Keeping a strip-club, a nude-dance bar, or a dirty movie den somewhere else than on Main Street requires some planning and legal help. The Supreme Court says cities cannot ban them but they can control their operations. Bruce Hausknecht is judicial analyst at Focus of the Family Action.
“As in all First Amendment issues, a city or municipality can reasonably regulate the time, place and manner of such speech.”
Phillip Cosby has done it in Abilene, Kansas where he took on porn shops and the billboard industry out on the interstate.
“There’s a whole laundry list of things you can do. You can even move them geographically from one location to another.
And Cosby says the courts will likely protect that zoning decision.
“They don’t care if it’s in the middle of a swamp or a wheat field; you don’t have to give them Main Street.”

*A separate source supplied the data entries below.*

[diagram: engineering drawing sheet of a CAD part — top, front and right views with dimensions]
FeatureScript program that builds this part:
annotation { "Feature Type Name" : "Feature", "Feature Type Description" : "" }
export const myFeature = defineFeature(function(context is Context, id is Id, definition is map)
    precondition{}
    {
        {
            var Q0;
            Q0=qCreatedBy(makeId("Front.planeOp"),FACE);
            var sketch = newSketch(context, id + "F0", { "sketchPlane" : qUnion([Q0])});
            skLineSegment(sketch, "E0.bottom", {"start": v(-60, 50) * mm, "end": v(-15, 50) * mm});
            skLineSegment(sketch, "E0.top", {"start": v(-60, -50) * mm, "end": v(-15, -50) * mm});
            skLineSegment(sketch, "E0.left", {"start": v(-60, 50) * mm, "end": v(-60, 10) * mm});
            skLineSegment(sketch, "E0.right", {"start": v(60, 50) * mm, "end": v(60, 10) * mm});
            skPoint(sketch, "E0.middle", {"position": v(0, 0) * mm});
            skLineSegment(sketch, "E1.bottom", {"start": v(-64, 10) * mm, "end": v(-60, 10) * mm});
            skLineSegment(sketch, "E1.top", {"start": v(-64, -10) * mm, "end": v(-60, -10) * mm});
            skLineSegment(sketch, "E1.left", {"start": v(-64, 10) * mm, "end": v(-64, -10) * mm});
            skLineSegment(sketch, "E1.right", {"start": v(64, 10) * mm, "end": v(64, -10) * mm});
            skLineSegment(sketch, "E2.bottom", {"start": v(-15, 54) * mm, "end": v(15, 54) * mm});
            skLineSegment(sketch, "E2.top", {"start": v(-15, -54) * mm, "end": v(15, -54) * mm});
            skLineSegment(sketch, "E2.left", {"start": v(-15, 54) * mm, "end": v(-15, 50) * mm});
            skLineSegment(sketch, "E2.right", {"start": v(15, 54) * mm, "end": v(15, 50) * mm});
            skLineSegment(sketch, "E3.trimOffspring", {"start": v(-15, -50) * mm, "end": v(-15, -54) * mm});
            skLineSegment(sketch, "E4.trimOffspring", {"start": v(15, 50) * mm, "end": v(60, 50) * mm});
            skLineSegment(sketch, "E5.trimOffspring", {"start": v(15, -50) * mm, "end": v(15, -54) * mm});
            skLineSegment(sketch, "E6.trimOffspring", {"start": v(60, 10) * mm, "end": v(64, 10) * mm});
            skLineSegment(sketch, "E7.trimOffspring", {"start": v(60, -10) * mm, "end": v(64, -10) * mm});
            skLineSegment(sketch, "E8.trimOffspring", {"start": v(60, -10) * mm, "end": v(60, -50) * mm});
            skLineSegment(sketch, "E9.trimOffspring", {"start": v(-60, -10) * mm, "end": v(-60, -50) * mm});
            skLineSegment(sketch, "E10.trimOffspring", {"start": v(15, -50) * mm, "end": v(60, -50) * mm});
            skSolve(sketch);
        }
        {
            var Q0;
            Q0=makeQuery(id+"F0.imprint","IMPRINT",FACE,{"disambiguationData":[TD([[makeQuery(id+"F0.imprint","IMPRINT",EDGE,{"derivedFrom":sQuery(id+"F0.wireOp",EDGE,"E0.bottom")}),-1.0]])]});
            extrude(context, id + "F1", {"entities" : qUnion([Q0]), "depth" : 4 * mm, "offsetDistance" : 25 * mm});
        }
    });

But the town cannot make it an outright ban. Dan Weiss is with Focus on the Family Action.
“If you’re setting your regulations or your zoning ordinances so strict that there’s no possible way for them to be established, then you’re violating the law.
The other thing small towns should not do, according to Weiss, is delay putting laws in place.
“These types of businesses target these small communities because of the lack of any types of ordinances.”
And the last thing not to do is to be intimidated. Many small towns have pulled away from regulating the sex shops and shows because of threats of a suit from the porn peddlers. But the law is on the community’s side.